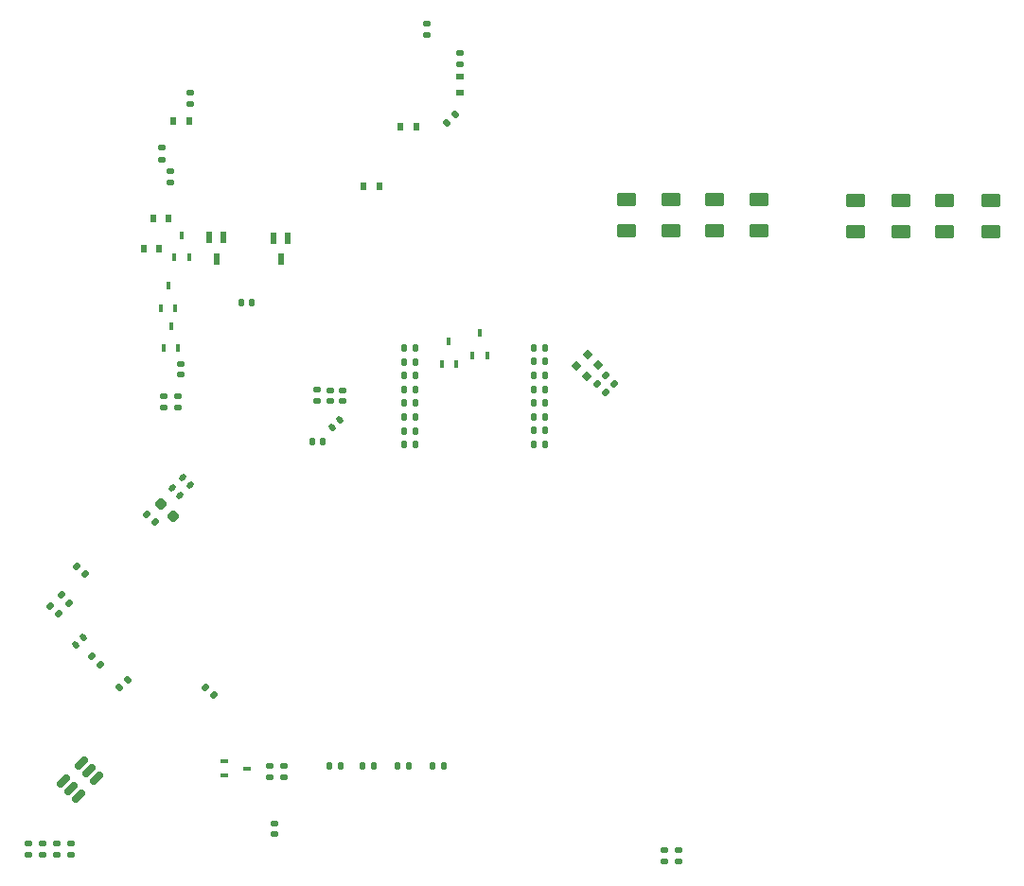
<source format=gbr>
%TF.GenerationSoftware,KiCad,Pcbnew,(6.0.8)*%
%TF.CreationDate,2024-02-14T04:03:19+01:00*%
%TF.ProjectId,pdms,70646d73-2e6b-4696-9361-645f70636258,rev?*%
%TF.SameCoordinates,Original*%
%TF.FileFunction,Paste,Bot*%
%TF.FilePolarity,Positive*%
%FSLAX46Y46*%
G04 Gerber Fmt 4.6, Leading zero omitted, Abs format (unit mm)*
G04 Created by KiCad (PCBNEW (6.0.8)) date 2024-02-14 04:03:19*
%MOMM*%
%LPD*%
G01*
G04 APERTURE LIST*
G04 Aperture macros list*
%AMRoundRect*
0 Rectangle with rounded corners*
0 $1 Rounding radius*
0 $2 $3 $4 $5 $6 $7 $8 $9 X,Y pos of 4 corners*
0 Add a 4 corners polygon primitive as box body*
4,1,4,$2,$3,$4,$5,$6,$7,$8,$9,$2,$3,0*
0 Add four circle primitives for the rounded corners*
1,1,$1+$1,$2,$3*
1,1,$1+$1,$4,$5*
1,1,$1+$1,$6,$7*
1,1,$1+$1,$8,$9*
0 Add four rect primitives between the rounded corners*
20,1,$1+$1,$2,$3,$4,$5,0*
20,1,$1+$1,$4,$5,$6,$7,0*
20,1,$1+$1,$6,$7,$8,$9,0*
20,1,$1+$1,$8,$9,$2,$3,0*%
%AMRotRect*
0 Rectangle, with rotation*
0 The origin of the aperture is its center*
0 $1 length*
0 $2 width*
0 $3 Rotation angle, in degrees counterclockwise*
0 Add horizontal line*
21,1,$1,$2,0,0,$3*%
G04 Aperture macros list end*
%ADD10R,0.600000X0.700000*%
%ADD11R,0.700000X0.600000*%
%ADD12RoundRect,0.135000X-0.226274X-0.035355X-0.035355X-0.226274X0.226274X0.035355X0.035355X0.226274X0*%
%ADD13RoundRect,0.135000X0.035355X-0.226274X0.226274X-0.035355X-0.035355X0.226274X-0.226274X0.035355X0*%
%ADD14RoundRect,0.135000X0.185000X-0.135000X0.185000X0.135000X-0.185000X0.135000X-0.185000X-0.135000X0*%
%ADD15RotRect,0.600000X0.700000X315.000000*%
%ADD16RoundRect,0.135000X0.135000X0.185000X-0.135000X0.185000X-0.135000X-0.185000X0.135000X-0.185000X0*%
%ADD17R,0.450000X0.700000*%
%ADD18RoundRect,0.135000X-0.135000X-0.185000X0.135000X-0.185000X0.135000X0.185000X-0.135000X0.185000X0*%
%ADD19RoundRect,0.140000X0.140000X0.170000X-0.140000X0.170000X-0.140000X-0.170000X0.140000X-0.170000X0*%
%ADD20RoundRect,0.135000X0.226274X0.035355X0.035355X0.226274X-0.226274X-0.035355X-0.035355X-0.226274X0*%
%ADD21RoundRect,0.250000X0.625000X-0.375000X0.625000X0.375000X-0.625000X0.375000X-0.625000X-0.375000X0*%
%ADD22RoundRect,0.135000X-0.185000X0.135000X-0.185000X-0.135000X0.185000X-0.135000X0.185000X0.135000X0*%
%ADD23RoundRect,0.140000X-0.170000X0.140000X-0.170000X-0.140000X0.170000X-0.140000X0.170000X0.140000X0*%
%ADD24RoundRect,0.140000X0.021213X-0.219203X0.219203X-0.021213X-0.021213X0.219203X-0.219203X0.021213X0*%
%ADD25R,0.700000X0.450000*%
%ADD26R,0.550000X1.000000*%
%ADD27RoundRect,0.150000X-0.256326X-0.468458X0.468458X0.256326X0.256326X0.468458X-0.468458X-0.256326X0*%
%ADD28RoundRect,0.140000X-0.219203X-0.021213X-0.021213X-0.219203X0.219203X0.021213X0.021213X0.219203X0*%
%ADD29RoundRect,0.218750X0.335876X0.026517X0.026517X0.335876X-0.335876X-0.026517X-0.026517X-0.335876X0*%
%ADD30RoundRect,0.140000X-0.021213X0.219203X-0.219203X0.021213X0.021213X-0.219203X0.219203X-0.021213X0*%
G04 APERTURE END LIST*
D10*
%TO.C,D46*%
X58736000Y-96012000D03*
X60136000Y-96012000D03*
%TD*%
D11*
%TO.C,D45*%
X67310000Y-86168000D03*
X67310000Y-87568000D03*
%TD*%
D12*
%TO.C,R113*%
X79649376Y-113685376D03*
X80370624Y-114406624D03*
%TD*%
%TO.C,R112*%
X81132624Y-113644624D03*
X80411376Y-112923376D03*
%TD*%
D13*
%TO.C,R111*%
X66187376Y-90276624D03*
X66908624Y-89555376D03*
%TD*%
D14*
%TO.C,R110*%
X67310000Y-85090000D03*
X67310000Y-84070000D03*
%TD*%
%TO.C,R107*%
X40680000Y-93570000D03*
X40680000Y-92550000D03*
%TD*%
%TO.C,R106*%
X64370000Y-82470000D03*
X64370000Y-81450000D03*
%TD*%
%TO.C,R38*%
X43190000Y-87560000D03*
X43190000Y-88580000D03*
%TD*%
%TO.C,R9*%
X41420000Y-94650000D03*
X41420000Y-95670000D03*
%TD*%
D15*
%TO.C,D48*%
X78726975Y-113016975D03*
X77737025Y-112027025D03*
%TD*%
%TO.C,D47*%
X79742975Y-112000975D03*
X78753025Y-111011025D03*
%TD*%
D10*
%TO.C,D44*%
X39050000Y-101580000D03*
X40450000Y-101580000D03*
%TD*%
%TO.C,D43*%
X62038000Y-90678000D03*
X63438000Y-90678000D03*
%TD*%
%TO.C,D42*%
X41710000Y-90170000D03*
X43110000Y-90170000D03*
%TD*%
%TO.C,D41*%
X39910000Y-98890000D03*
X41310000Y-98890000D03*
%TD*%
D16*
%TO.C,R3*%
X62779000Y-147894300D03*
X61759000Y-147894300D03*
%TD*%
D17*
%TO.C,D8*%
X69125000Y-109125000D03*
X68475000Y-111125000D03*
X69775000Y-111125000D03*
%TD*%
D18*
%TO.C,R91*%
X73983333Y-114147167D03*
X75003333Y-114147167D03*
%TD*%
D19*
%TO.C,C87*%
X48740000Y-106426000D03*
X47780000Y-106426000D03*
%TD*%
D12*
%TO.C,C44*%
X33062873Y-130014631D03*
X33784121Y-130735879D03*
%TD*%
D20*
%TO.C,C52*%
X40049480Y-126041584D03*
X39328232Y-125320336D03*
%TD*%
D21*
%TO.C,F12*%
X90156345Y-99935773D03*
X90156345Y-97135773D03*
%TD*%
D22*
%TO.C,R170*%
X85618000Y-155454000D03*
X85618000Y-156474000D03*
%TD*%
D16*
%TO.C,R12*%
X63343333Y-114157167D03*
X62323333Y-114157167D03*
%TD*%
D20*
%TO.C,R73*%
X31410624Y-134260624D03*
X30689376Y-133539376D03*
%TD*%
D18*
%TO.C,R65*%
X73983333Y-116627167D03*
X75003333Y-116627167D03*
%TD*%
D16*
%TO.C,R36*%
X63343333Y-110467167D03*
X62323333Y-110467167D03*
%TD*%
D14*
%TO.C,R168*%
X51579400Y-148869400D03*
X51579400Y-147849400D03*
%TD*%
D17*
%TO.C,D9*%
X66350000Y-109875000D03*
X65700000Y-111875000D03*
X67000000Y-111875000D03*
%TD*%
D23*
%TO.C,C108*%
X54559200Y-114223200D03*
X54559200Y-115183200D03*
%TD*%
%TO.C,C98*%
X42090000Y-114800000D03*
X42090000Y-115760000D03*
%TD*%
D21*
%TO.C,F11*%
X86193945Y-99977373D03*
X86193945Y-97177373D03*
%TD*%
D16*
%TO.C,R19*%
X63343333Y-117877167D03*
X62323333Y-117877167D03*
%TD*%
D22*
%TO.C,R174*%
X31242000Y-154836400D03*
X31242000Y-155856400D03*
%TD*%
D21*
%TO.C,F14*%
X102743000Y-100079000D03*
X102743000Y-97279000D03*
%TD*%
D18*
%TO.C,R50*%
X73983333Y-117827167D03*
X75003333Y-117827167D03*
%TD*%
D24*
%TO.C,C77*%
X32985389Y-137050000D03*
X33664211Y-136371178D03*
%TD*%
D21*
%TO.C,F15*%
X106760000Y-100079000D03*
X106760000Y-97279000D03*
%TD*%
%TO.C,F13*%
X94132400Y-99923600D03*
X94132400Y-97123600D03*
%TD*%
D16*
%TO.C,R11*%
X63343333Y-115397167D03*
X62323333Y-115397167D03*
%TD*%
D21*
%TO.C,F17*%
X114808000Y-100076000D03*
X114808000Y-97276000D03*
%TD*%
D18*
%TO.C,R46*%
X73983333Y-119077167D03*
X75003333Y-119077167D03*
%TD*%
D17*
%TO.C,D2*%
X42450000Y-100350000D03*
X41800000Y-102350000D03*
X43100000Y-102350000D03*
%TD*%
D25*
%TO.C,D4*%
X46257400Y-148757400D03*
X46257400Y-147457400D03*
X48257400Y-148107400D03*
%TD*%
D16*
%TO.C,R16*%
X63343333Y-112917167D03*
X62323333Y-112917167D03*
%TD*%
D23*
%TO.C,C86*%
X50724809Y-153052000D03*
X50724809Y-154012000D03*
%TD*%
D26*
%TO.C,D28*%
X44917600Y-100594400D03*
X46217600Y-100594400D03*
X45567600Y-102494400D03*
%TD*%
D18*
%TO.C,R87*%
X73983333Y-112907167D03*
X75003333Y-112907167D03*
%TD*%
D16*
%TO.C,R1*%
X56683000Y-147894300D03*
X55663000Y-147894300D03*
%TD*%
D27*
%TO.C,U12*%
X33189332Y-150579668D03*
X32517581Y-149907917D03*
X31845830Y-149236166D03*
X33454498Y-147627498D03*
X34126249Y-148299249D03*
X34798000Y-148971000D03*
%TD*%
D22*
%TO.C,R167*%
X50329400Y-147849400D03*
X50329400Y-148869400D03*
%TD*%
D14*
%TO.C,R177*%
X28702000Y-155856400D03*
X28702000Y-154836400D03*
%TD*%
D16*
%TO.C,R2*%
X59654800Y-147894300D03*
X58634800Y-147894300D03*
%TD*%
D17*
%TO.C,D5*%
X41250000Y-104900000D03*
X40600000Y-106900000D03*
X41900000Y-106900000D03*
%TD*%
D19*
%TO.C,C129*%
X55065200Y-118821200D03*
X54105200Y-118821200D03*
%TD*%
D23*
%TO.C,C93*%
X40850000Y-114810000D03*
X40850000Y-115770000D03*
%TD*%
D20*
%TO.C,R74*%
X32410624Y-133310624D03*
X31689376Y-132589376D03*
%TD*%
D26*
%TO.C,D27*%
X50658000Y-100599200D03*
X51958000Y-100599200D03*
X51308000Y-102499200D03*
%TD*%
D16*
%TO.C,R4*%
X65903200Y-147894300D03*
X64883200Y-147894300D03*
%TD*%
D18*
%TO.C,R51*%
X75003333Y-111667167D03*
X73983333Y-111667167D03*
%TD*%
D14*
%TO.C,R176*%
X30022800Y-155856400D03*
X30022800Y-154836400D03*
%TD*%
D23*
%TO.C,C103*%
X42330000Y-111910000D03*
X42330000Y-112870000D03*
%TD*%
D18*
%TO.C,R90*%
X73983333Y-115387167D03*
X75003333Y-115387167D03*
%TD*%
D16*
%TO.C,R15*%
X63343333Y-116637167D03*
X62323333Y-116637167D03*
%TD*%
D23*
%TO.C,C114*%
X55727600Y-114247200D03*
X55727600Y-115207200D03*
%TD*%
D16*
%TO.C,R32*%
X63343333Y-111717167D03*
X62323333Y-111717167D03*
%TD*%
D28*
%TO.C,C80*%
X42568195Y-122094515D03*
X43247017Y-122773337D03*
%TD*%
D21*
%TO.C,F10*%
X82245200Y-99974400D03*
X82245200Y-97174400D03*
%TD*%
D17*
%TO.C,D1*%
X41500000Y-108500000D03*
X40850000Y-110500000D03*
X42150000Y-110500000D03*
%TD*%
D29*
%TO.C,L1*%
X41712243Y-125549084D03*
X40598549Y-124435390D03*
%TD*%
D21*
%TO.C,F16*%
X110697000Y-100082000D03*
X110697000Y-97282000D03*
%TD*%
D18*
%TO.C,R47*%
X73980000Y-110457167D03*
X75000000Y-110457167D03*
%TD*%
D14*
%TO.C,R178*%
X32512000Y-155831000D03*
X32512000Y-154811000D03*
%TD*%
D16*
%TO.C,R35*%
X63346666Y-119087167D03*
X62326666Y-119087167D03*
%TD*%
D22*
%TO.C,R169*%
X86868000Y-155444000D03*
X86868000Y-156464000D03*
%TD*%
D23*
%TO.C,C119*%
X56845200Y-114249200D03*
X56845200Y-115209200D03*
%TD*%
D12*
%TO.C,R56*%
X34439376Y-138089376D03*
X35160624Y-138810624D03*
%TD*%
D28*
%TO.C,C83*%
X41634249Y-123028463D03*
X42313071Y-123707285D03*
%TD*%
D13*
%TO.C,C51*%
X36889376Y-140860624D03*
X37610624Y-140139376D03*
%TD*%
D20*
%TO.C,C45*%
X45300000Y-141550000D03*
X44578752Y-140828752D03*
%TD*%
D30*
%TO.C,C124*%
X56625811Y-116932389D03*
X55946989Y-117611211D03*
%TD*%
M02*

</source>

- **PROBLEM TO SOLVE**
Whenever a line above has the word "KiCad" in it, copy that line.

- **SOLUTION BELOW**
%TF.GenerationSoftware,KiCad,Pcbnew,(6.0.8)*%
G04 Created by KiCad (PCBNEW (6.0.8)) date 2024-02-14 04:03:19*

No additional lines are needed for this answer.